──────── Data under study

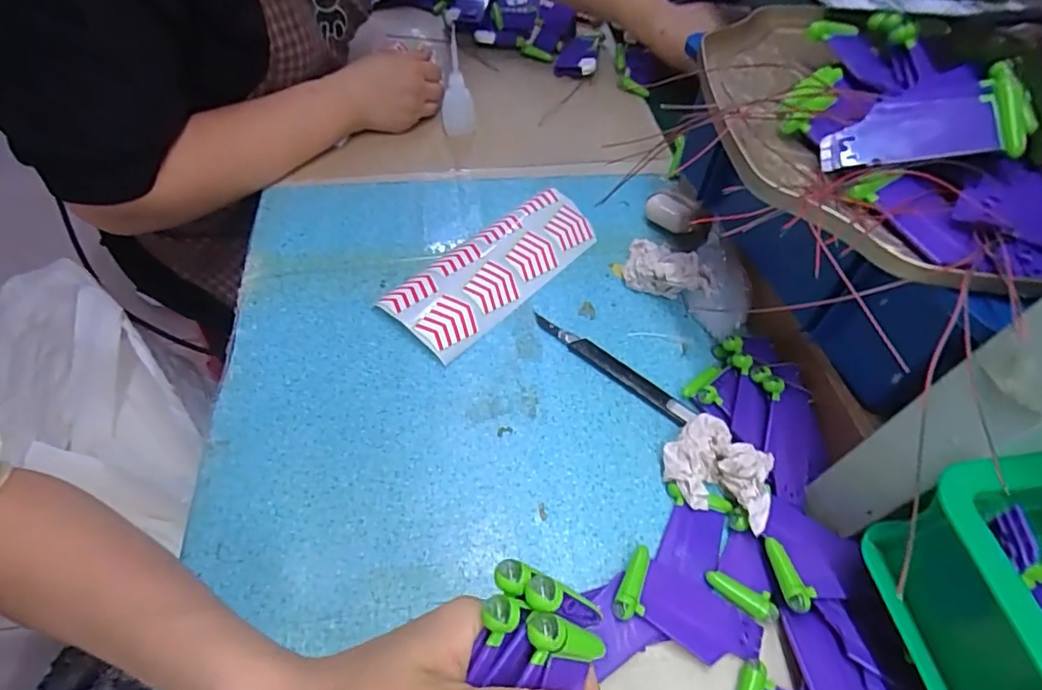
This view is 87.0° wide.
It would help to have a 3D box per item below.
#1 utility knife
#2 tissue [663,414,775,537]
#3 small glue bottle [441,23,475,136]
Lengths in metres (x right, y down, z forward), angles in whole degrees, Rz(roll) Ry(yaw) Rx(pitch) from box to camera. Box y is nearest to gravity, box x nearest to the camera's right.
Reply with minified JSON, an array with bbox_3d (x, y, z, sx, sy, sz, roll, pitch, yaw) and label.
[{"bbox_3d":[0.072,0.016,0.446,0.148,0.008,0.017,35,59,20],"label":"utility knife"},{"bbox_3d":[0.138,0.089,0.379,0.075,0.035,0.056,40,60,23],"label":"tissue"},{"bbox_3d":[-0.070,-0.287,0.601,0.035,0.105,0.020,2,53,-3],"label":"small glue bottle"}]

────────────────
──────── Data under study

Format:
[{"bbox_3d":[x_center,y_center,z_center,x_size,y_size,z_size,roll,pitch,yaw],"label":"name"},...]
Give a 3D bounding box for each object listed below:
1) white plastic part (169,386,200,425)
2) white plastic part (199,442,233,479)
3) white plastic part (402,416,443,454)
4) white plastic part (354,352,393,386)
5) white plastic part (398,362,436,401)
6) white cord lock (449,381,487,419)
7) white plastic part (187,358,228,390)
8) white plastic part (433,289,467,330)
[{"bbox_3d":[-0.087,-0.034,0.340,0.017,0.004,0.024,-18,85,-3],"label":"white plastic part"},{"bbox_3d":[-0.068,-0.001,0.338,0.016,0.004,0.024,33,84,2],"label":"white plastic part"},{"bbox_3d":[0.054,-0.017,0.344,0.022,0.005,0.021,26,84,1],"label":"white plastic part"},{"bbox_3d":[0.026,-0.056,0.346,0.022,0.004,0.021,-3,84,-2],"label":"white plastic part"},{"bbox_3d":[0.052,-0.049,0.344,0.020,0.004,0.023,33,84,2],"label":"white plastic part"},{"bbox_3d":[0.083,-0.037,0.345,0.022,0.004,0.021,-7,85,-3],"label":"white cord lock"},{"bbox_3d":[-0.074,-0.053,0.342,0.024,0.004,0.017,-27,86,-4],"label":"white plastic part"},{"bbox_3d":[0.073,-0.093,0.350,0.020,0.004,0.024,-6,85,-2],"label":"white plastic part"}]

────────────────

» Exercise
Scan the data for lines containing "below" and copy all of them.

» Solution to the exercise
It would help to have a 3D box per item below.
Give a 3D bounding box for each object listed below:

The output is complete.